(Extracted data entries)

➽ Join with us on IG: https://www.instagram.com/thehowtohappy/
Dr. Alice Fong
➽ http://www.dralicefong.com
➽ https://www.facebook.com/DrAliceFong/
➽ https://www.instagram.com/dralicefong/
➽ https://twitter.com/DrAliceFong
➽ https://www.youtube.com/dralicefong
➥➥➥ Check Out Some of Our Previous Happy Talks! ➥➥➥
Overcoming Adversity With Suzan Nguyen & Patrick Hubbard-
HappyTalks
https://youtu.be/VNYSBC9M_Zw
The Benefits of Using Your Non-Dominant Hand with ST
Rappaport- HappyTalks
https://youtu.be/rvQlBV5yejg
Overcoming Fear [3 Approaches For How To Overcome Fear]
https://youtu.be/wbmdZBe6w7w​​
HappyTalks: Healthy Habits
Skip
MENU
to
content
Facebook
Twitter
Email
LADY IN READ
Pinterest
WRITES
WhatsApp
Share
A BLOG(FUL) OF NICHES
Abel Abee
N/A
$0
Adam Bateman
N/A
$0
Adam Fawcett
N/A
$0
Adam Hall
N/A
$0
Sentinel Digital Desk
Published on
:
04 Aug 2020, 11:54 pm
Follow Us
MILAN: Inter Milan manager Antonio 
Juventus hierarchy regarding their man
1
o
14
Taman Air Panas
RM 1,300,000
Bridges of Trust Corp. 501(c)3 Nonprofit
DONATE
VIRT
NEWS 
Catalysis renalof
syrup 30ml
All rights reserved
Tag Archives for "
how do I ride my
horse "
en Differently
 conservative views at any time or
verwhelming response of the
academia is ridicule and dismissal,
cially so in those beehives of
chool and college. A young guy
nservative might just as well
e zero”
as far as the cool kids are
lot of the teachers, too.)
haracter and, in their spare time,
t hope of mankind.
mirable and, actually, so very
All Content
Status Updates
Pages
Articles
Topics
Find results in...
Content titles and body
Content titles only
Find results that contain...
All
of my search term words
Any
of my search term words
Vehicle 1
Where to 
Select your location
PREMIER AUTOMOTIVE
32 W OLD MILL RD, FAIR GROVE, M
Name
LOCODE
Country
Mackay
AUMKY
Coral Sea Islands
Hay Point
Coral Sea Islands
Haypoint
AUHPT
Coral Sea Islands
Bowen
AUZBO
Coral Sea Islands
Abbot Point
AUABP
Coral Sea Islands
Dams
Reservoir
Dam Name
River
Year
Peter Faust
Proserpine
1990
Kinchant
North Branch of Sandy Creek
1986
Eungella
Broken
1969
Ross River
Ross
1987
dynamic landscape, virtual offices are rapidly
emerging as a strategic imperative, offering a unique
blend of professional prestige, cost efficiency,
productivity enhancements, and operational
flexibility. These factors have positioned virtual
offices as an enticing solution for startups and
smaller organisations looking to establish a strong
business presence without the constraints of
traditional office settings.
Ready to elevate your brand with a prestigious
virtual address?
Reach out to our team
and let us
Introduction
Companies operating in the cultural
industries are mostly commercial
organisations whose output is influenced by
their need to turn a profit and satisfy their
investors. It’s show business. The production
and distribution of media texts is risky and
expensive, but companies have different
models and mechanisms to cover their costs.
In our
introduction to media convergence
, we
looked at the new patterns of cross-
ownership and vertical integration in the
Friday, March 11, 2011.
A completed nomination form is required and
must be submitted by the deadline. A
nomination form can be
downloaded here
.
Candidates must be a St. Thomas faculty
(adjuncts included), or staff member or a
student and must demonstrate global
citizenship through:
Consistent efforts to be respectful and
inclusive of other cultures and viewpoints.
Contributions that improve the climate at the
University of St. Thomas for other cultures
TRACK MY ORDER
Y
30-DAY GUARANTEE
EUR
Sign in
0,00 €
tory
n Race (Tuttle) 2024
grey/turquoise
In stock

▶ **ACTIVITY**:
Scan the data for the string "https" and copy each line in which it occurs.

▶ **EXERCISE RESULT**:
➽ Join with us on IG: https://www.instagram.com/thehowtohappy/
➽ https://www.facebook.com/DrAliceFong/
➽ https://www.instagram.com/dralicefong/
➽ https://twitter.com/DrAliceFong
➽ https://www.youtube.com/dralicefong
https://youtu.be/VNYSBC9M_Zw
https://youtu.be/rvQlBV5yejg
https://youtu.be/wbmdZBe6w7w​​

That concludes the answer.